By Steve O’Hear for Techcrunch
Well, GoCardless co-founder and CEO Hiroki Takeuchi knows how to work a non-denial denial. When I interviewed him a few weeks ago for an extensive profile piece we ran yesterday, he wouldn’t be drawn on if the hot London fintech was raising a new round. Today — and a little earlier than was planned, thanks to an embargo broken by a London regional paper a week early! — the company is announcing new funding.
Once again, Accel, Balderton Capital, Notion, and Passion are backing GoCardless, this time to the tune of $22.5 million and on the back of what the startup says is record annual growth in the U.K. and strong, early traction in new markets. Outside of Blighty, the company operates its bank-to-bank payments network in the Eurozone and Sweden.
Founded in 2011, GoCardless originally went through Silicon Valley’s Y Combinator accelerator but has come a long way since those humble days and after a very early pivot away from group payments. As it exists today, the fintech startup targets companies that need to offer their increasingly international customers the ability to pay by a recurring bank-to-bank transfer, referred to in the U.K. as a Direct Debit.
This, of course, includes various subscriptions and SaaS platforms — an area that has exploded with the internet and things like subscription e-commerce and cloud software. Unlike card payments, bank-to-bank transfers don’t expire. Thus, the GoCardless mission is to help businesses take and settle recurring payments from anywhere, to anywhere, in any currency.
In a statement, Takeuchi explains: “As more and more businesses become international, they face endless frustrations in managing payments across multiple territories. What we have engineered is a way to simply plug recurring payments into their existing systems, across the world, so they can focus on the challenges that really matter.”

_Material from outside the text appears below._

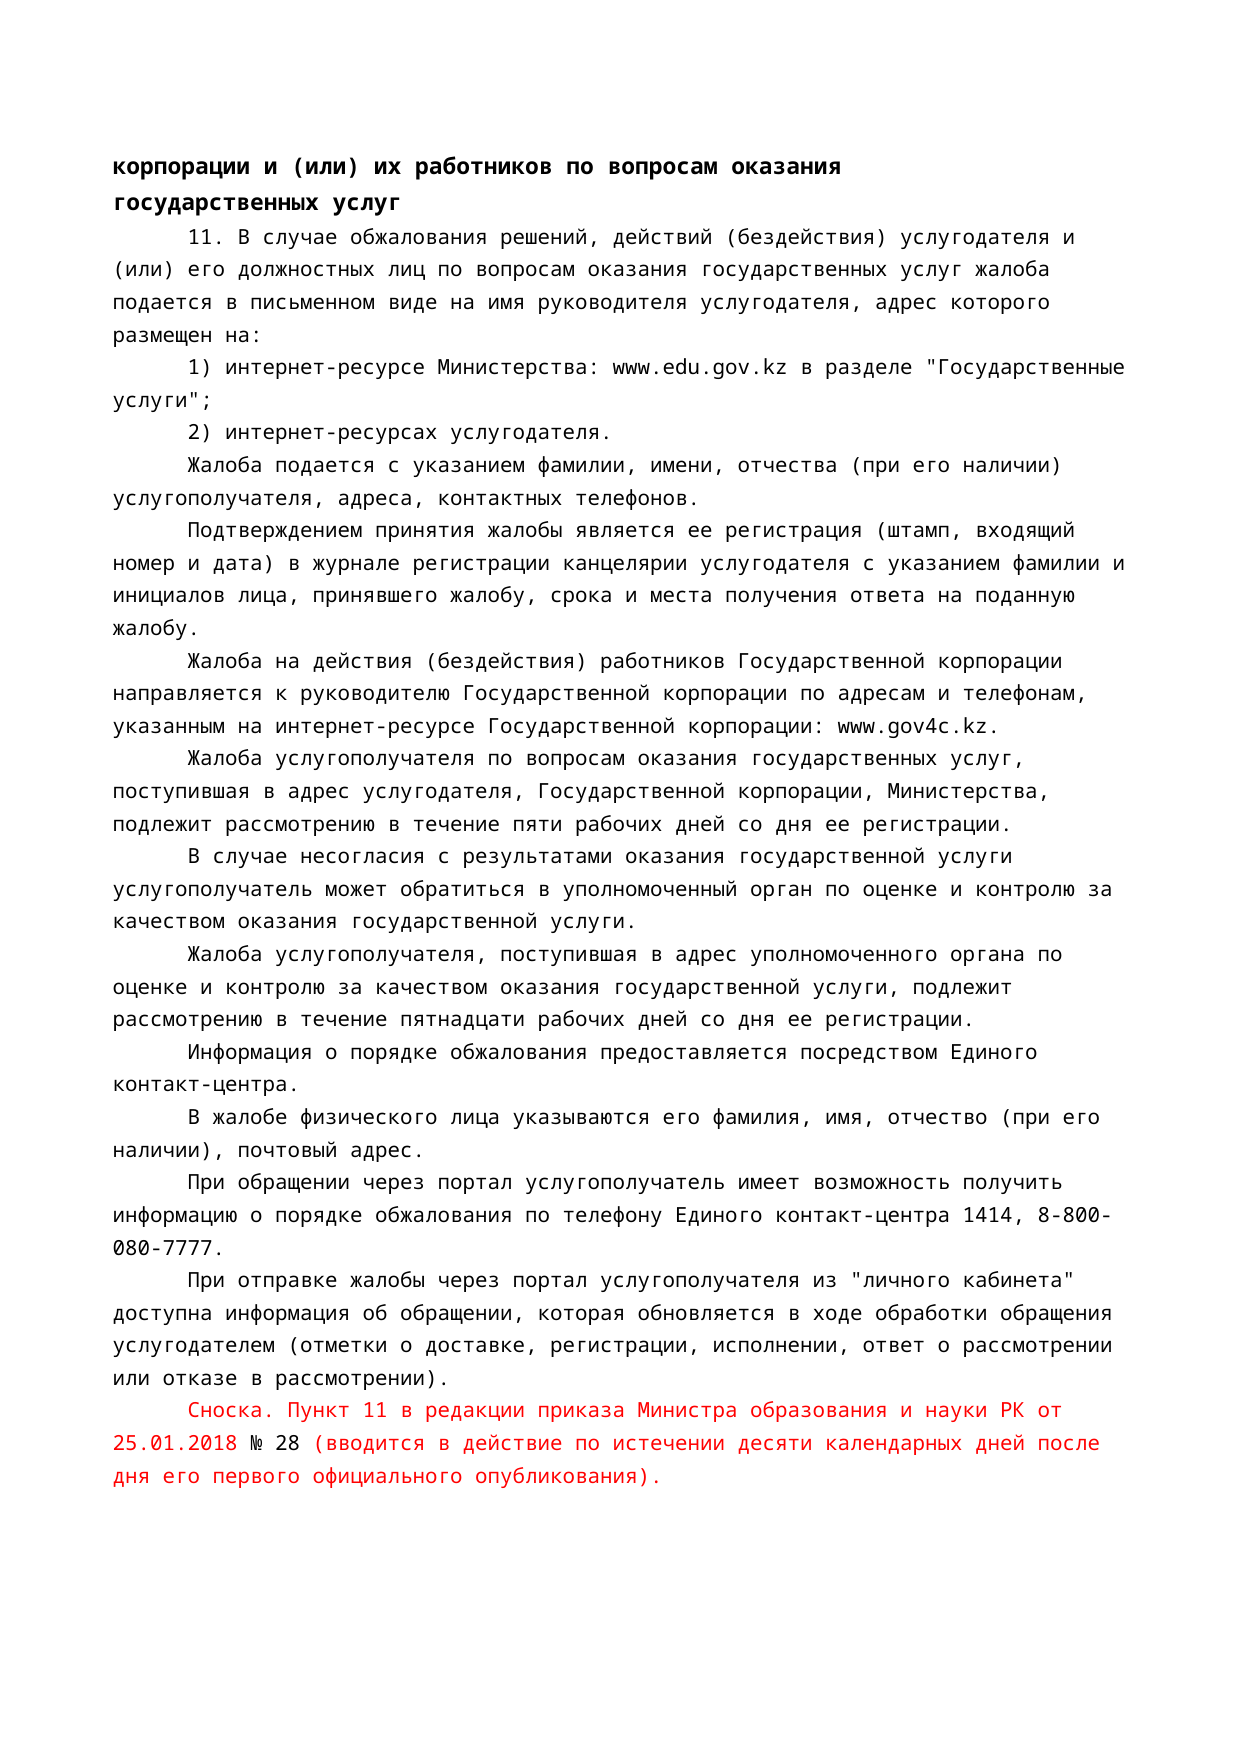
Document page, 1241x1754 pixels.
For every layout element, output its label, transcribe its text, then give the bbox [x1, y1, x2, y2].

Meanwhile, GoCardless isn’t disclosing revenue. Instead the company says it processes over $4bn worth of transactions across more than 30,000 organisations in the U.K. and Europe, working with small startups and large enterprises across a number of industries. It offers an API and off the shelf integrations with over 100 partners including Xero, Sage and Zuora. Customers include Sage, Thomas Cook, Box and The Guardian.